Authors: Tongtian Zhu, Tianyu Zhang, Mingze Wang, Zhanpeng Zhou†, Can Wang

Openreview: https://openreview.net/forum?id=zrFnwRHuQo

Code: https://github.com/Raiden-Zhu/ICLR-2026-Grokking-in-Decentralized-Learning

https://github.com/Raiden-Zhu/ICLR-2026-Grokking-in-Decentralized-Learning

We release the source code to reproduce the experiments in this paper. Additionally, the repo includes a lightweight simulator for gossip-based decentralized learning with limited compute.

TL;DR

We often expect frequent communication is necessary for distributed learning. Our research challenges this view and reveals a counterintuitive truth: Distributed agents can train in near-disconnected way, then a single global merging at the very end of training results in a "grokking-like" phase transition: a sudden, steep recovery of performance that matches fully synchronized training. To explain this phenomenon, we provide a new theoretical framework explaining how "inconsistency" of model parameters combined with the loss landscape's high-order geometry can actually accelerate distributed training.

Figure 1: An Doraemon-style comic strip illustrating the paper's core intuition.

Table of Contents

Figure 2: Research roadmap of this paper.

1. Motivation: Optimizing The Marginal Utility of Communication

In distributed training, bandwidth is a scarce resource. This scarcity is critically intensified by the demands of modern AI: training foundation models with billions of parameters turns communication into a heavy burden, requiring the constant transmission of massive model states. Imagine you have limited bandwidth and multiple training jobs running concurrently in a cluster. Which task deserves the bandwidth?

The conventional approach is "fairness": everyone synchronizes all the time. But is this economically optimal? Given the sheer cost of synchronizing such large models, treating communication as a "constant necessity" is a luxury we may not be able to afford.

While existing research has exhaustively optimized who we communicate with (Spatial Allocation via communication topology design), it often overlooks the dimension of time (Temporal Allocation). If bandwidth is a limited budget, we must determine the most effective moment to spend it. This leads us to our core question:

Research Question: How should communication be scheduled over time?

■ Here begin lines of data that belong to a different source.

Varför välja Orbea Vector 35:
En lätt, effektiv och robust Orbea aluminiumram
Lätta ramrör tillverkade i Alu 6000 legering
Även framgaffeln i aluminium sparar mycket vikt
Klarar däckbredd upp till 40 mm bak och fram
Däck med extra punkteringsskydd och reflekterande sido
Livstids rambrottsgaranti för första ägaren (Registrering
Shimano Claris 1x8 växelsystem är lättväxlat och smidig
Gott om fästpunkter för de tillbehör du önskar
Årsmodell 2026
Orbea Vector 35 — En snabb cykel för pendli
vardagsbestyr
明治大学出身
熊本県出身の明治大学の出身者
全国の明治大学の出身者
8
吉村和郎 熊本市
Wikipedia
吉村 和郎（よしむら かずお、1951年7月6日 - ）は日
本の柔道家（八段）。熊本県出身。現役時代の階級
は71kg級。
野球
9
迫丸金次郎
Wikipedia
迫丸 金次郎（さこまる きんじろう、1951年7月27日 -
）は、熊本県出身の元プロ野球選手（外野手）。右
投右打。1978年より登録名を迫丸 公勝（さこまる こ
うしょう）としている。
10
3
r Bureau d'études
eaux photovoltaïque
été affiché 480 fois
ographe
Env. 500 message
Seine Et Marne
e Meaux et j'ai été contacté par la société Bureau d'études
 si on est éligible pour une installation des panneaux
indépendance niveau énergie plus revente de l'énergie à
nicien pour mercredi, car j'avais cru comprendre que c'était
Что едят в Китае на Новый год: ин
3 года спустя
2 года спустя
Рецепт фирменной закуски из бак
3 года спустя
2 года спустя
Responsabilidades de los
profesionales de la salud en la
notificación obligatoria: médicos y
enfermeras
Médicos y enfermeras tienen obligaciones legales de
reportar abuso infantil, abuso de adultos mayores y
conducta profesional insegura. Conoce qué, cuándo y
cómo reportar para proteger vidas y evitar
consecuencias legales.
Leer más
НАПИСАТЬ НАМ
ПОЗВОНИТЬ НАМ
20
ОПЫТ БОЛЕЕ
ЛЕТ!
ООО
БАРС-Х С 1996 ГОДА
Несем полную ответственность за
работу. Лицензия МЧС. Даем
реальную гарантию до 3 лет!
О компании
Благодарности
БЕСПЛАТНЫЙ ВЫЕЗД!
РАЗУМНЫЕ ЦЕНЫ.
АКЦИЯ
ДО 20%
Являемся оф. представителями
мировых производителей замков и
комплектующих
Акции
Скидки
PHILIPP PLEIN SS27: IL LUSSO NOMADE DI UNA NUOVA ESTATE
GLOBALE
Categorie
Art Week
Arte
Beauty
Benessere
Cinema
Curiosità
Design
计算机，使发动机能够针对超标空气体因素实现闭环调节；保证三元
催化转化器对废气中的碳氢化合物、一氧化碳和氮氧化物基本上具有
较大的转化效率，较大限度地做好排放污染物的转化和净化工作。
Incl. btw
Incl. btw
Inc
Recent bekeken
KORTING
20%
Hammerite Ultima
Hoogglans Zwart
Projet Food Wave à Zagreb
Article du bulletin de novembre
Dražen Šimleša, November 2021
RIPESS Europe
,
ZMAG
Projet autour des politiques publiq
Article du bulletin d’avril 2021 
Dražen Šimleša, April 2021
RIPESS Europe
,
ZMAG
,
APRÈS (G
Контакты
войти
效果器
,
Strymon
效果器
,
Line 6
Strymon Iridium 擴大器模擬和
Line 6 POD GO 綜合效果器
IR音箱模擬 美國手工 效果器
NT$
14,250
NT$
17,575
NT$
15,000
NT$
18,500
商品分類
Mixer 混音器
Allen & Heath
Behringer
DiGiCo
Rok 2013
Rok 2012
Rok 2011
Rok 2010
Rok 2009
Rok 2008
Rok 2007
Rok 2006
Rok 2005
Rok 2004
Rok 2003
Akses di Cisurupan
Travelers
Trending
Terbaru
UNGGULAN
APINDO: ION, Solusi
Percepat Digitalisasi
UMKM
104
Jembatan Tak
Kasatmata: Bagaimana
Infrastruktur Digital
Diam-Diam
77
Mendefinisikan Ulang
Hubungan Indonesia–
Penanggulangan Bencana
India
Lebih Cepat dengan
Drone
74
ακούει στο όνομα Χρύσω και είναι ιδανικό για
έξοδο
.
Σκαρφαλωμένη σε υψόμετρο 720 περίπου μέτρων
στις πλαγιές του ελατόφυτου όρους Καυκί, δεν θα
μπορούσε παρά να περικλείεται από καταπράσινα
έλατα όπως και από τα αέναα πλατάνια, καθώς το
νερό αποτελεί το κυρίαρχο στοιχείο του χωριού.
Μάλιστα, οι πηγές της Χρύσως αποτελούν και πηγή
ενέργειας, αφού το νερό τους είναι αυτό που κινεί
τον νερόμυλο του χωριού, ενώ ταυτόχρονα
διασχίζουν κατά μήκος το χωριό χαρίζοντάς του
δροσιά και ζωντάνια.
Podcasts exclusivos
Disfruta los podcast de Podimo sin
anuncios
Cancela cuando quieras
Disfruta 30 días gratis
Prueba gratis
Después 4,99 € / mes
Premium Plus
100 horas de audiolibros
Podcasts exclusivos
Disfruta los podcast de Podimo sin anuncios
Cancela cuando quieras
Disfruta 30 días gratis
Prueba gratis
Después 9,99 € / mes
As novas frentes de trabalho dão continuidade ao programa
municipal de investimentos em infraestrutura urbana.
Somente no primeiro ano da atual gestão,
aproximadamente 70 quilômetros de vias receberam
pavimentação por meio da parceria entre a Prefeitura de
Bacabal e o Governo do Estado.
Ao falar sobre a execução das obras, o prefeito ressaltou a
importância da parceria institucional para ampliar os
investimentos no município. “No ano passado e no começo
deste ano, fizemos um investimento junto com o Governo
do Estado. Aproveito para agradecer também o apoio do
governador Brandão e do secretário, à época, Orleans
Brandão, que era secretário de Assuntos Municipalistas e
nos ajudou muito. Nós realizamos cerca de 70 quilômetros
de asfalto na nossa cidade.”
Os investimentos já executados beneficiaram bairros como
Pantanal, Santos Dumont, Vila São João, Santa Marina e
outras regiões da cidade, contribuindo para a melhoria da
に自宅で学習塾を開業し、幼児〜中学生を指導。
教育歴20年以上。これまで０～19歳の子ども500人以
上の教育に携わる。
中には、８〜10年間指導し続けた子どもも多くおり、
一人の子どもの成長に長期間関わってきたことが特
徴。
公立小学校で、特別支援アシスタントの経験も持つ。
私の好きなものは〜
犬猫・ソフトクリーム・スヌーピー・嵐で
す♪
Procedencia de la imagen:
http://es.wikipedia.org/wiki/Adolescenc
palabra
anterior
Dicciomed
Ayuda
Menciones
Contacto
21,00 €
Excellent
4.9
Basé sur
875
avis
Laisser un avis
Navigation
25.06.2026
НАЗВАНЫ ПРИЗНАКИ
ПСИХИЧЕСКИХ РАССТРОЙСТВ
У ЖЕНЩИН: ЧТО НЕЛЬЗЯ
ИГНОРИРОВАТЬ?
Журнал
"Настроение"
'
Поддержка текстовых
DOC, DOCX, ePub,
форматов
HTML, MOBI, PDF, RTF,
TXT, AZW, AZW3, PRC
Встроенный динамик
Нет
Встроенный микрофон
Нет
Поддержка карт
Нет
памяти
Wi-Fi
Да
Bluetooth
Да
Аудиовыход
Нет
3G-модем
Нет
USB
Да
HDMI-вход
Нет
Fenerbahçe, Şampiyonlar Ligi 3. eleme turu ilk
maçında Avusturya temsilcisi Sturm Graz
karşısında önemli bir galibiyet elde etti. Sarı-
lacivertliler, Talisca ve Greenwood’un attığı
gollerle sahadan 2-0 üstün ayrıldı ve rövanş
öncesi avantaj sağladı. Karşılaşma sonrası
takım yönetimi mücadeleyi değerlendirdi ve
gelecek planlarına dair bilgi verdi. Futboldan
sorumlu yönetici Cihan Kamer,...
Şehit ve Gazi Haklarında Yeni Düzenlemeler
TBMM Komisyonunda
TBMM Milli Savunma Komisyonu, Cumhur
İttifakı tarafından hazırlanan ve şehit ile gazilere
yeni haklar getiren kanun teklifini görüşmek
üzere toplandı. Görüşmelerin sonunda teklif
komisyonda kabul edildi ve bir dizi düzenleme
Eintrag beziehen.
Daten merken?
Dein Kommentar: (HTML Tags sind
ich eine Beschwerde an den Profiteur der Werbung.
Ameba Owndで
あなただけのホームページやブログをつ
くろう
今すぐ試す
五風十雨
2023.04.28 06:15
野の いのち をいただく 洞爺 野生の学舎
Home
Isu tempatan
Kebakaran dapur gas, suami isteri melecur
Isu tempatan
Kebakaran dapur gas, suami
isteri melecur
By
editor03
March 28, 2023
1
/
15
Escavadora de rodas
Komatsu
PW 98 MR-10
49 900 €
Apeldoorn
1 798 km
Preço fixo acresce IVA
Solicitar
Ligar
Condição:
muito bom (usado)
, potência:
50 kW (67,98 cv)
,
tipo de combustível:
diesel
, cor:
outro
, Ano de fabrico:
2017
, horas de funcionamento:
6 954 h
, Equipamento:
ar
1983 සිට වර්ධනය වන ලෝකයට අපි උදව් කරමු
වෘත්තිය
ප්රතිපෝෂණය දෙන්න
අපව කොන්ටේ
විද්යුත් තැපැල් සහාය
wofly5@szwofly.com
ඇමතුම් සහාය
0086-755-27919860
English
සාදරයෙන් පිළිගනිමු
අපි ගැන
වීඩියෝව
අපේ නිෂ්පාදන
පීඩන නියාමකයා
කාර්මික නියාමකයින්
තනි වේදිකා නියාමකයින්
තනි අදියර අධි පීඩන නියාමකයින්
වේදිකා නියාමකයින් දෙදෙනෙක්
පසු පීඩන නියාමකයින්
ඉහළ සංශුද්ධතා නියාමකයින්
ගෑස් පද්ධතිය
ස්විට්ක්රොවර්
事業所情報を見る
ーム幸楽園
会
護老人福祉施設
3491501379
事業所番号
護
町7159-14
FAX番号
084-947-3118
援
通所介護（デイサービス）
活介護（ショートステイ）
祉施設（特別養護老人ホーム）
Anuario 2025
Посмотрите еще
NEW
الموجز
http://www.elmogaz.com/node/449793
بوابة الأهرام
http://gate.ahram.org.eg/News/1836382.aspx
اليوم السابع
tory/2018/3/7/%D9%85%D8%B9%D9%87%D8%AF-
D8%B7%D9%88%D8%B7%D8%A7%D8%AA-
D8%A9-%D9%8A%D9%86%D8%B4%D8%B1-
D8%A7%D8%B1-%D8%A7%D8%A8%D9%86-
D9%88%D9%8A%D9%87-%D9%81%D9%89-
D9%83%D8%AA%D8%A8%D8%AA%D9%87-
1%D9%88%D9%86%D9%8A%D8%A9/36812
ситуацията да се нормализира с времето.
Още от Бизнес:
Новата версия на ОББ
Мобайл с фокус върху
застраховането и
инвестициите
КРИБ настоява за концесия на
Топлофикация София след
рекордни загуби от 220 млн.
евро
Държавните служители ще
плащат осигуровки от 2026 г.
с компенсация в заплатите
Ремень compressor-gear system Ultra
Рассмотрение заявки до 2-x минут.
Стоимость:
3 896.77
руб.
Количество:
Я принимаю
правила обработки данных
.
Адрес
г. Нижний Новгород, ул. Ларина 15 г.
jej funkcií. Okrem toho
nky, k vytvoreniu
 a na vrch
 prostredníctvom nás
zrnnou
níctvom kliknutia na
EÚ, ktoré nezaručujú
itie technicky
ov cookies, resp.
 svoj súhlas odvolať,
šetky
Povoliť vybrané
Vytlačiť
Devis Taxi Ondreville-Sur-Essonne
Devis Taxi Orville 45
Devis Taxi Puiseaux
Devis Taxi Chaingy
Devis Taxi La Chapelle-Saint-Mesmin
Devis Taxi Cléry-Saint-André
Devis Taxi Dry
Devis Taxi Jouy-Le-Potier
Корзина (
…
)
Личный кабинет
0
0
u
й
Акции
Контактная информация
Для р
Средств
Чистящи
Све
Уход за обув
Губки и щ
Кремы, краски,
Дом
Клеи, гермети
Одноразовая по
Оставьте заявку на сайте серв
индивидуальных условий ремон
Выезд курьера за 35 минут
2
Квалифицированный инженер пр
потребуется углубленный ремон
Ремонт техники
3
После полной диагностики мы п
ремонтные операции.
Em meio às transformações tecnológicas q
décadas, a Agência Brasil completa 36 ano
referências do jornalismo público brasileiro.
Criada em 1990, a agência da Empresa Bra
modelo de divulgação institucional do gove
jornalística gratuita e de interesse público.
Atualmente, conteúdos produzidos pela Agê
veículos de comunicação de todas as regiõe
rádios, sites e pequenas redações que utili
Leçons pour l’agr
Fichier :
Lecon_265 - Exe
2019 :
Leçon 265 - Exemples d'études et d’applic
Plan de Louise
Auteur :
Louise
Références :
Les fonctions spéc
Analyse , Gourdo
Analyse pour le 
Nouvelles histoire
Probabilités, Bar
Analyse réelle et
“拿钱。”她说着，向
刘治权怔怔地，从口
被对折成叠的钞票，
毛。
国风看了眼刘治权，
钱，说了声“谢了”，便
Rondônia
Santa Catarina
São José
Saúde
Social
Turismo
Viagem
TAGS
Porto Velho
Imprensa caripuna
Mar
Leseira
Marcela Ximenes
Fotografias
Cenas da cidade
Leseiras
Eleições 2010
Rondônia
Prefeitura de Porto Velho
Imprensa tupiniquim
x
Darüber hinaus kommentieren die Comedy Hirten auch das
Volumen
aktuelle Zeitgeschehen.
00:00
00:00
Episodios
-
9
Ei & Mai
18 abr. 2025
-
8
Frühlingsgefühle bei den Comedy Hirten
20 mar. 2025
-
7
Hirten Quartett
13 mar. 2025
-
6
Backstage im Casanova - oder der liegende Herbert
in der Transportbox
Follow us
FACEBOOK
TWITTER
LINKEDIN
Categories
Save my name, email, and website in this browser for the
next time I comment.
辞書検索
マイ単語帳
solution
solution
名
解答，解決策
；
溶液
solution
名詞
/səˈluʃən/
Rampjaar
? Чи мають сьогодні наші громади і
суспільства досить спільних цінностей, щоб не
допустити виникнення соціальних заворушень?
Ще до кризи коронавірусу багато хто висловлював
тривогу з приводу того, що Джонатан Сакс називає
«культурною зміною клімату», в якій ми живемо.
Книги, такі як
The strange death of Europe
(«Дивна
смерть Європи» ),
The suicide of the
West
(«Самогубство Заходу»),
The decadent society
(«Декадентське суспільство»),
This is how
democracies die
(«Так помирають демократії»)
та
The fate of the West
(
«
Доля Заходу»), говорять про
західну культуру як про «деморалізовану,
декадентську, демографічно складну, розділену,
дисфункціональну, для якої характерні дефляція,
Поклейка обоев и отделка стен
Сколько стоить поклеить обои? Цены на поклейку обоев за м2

2. A Counterintuitive Phenomenon: The Surprising Effectiveness of a Single Global Merging

We usually expect that if decentralized agents don't communicate frequently, their models will drift hopelessly apart, especially when their data is highly heterogeneous. Our experiment challenged this assumption with a radical test: What if we allow agents to train in near-silence and only synchronize once?

The Setup: We simulated a challenging environment where agents hold highly distinct data distributions (Non-IID). For the vast majority of training (the “silent phases”), agents communicated only through sparse, occasional random gossip, allowing their local parameters to drift apart significantly. See Appendix C.1 of our paper for details and the Additional Background of Decentralized Learning section for context.